At 1:00AM forest sounds were neither peaceful nor reassuring. The scream of a
mating porcupine or the wail of a loon chick trapped in the beak of an owl was very
scary and the wind roaring through the trees sounded like heavy traffic. When I heard a
loud grunt coming out of the darkness, it got downright terrifying. So, alone in our lakeside Maine cottage, I took another slug of wine and planned my escape.

Unfortunately, the car was parked one hundred yards up the hill and I wasn’t about to go out into that darkness so the idea of a motel vanished and I took another drink of wine. I knew there were black bears out there, had even seen their scat but now there was only a plate glass sliding door between me and them.
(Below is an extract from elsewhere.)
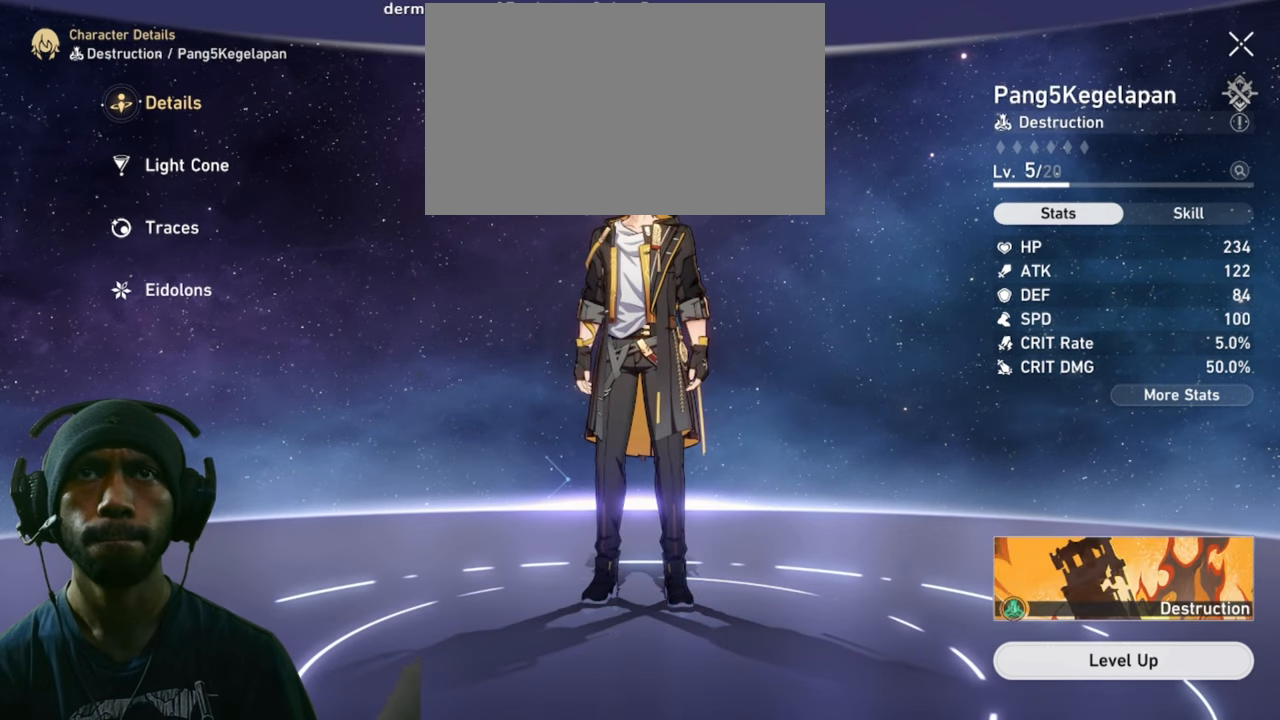
{"keys": [], "mouse": [], "events": [[83, "mouse_left", "up"]]}
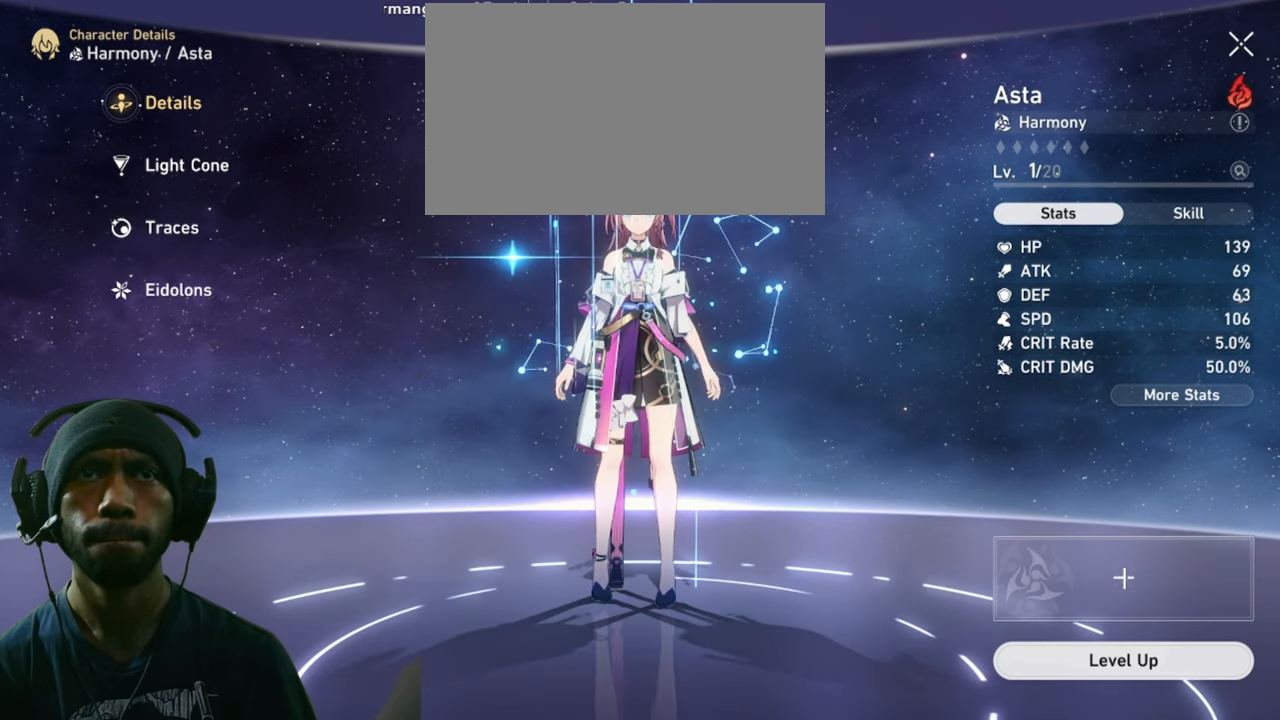
{"keys": [], "mouse": [], "events": []}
Never mind that they run when they see a human. Never mind that most are the size of a dog. I didn’t want to see it, hear it or have to get rid of it with the shotgun I held in my shaky hands. The breech was open with a shell in the chamber but my hands weren’t strong enough to close the gun and then cock it. So my options were pretty limited. I could drink myself into a stupor. I could bang pots and pans to chase the bear away and I could curse my husband for leaving me alone in the woods. What I could not do was call the Sheriff. We had no phone and cell phones were fifteen years in the future. We also had no electricity. That night I drank far too much and just about passed out.

The next morning I swallowed aspirins and coffee and carefully looked under the house for the bear. No scat, no sign of him and I slowly regained my equilibrium and got ready to drive to the Bangor Airport to pick up Dennis who had flown to New York on business. The glistening day made the night before less frightening and as I drove at five miles an hour over our potholed dirt road I was distracted by the brilliant sun shining through the leaves of the encroaching trees.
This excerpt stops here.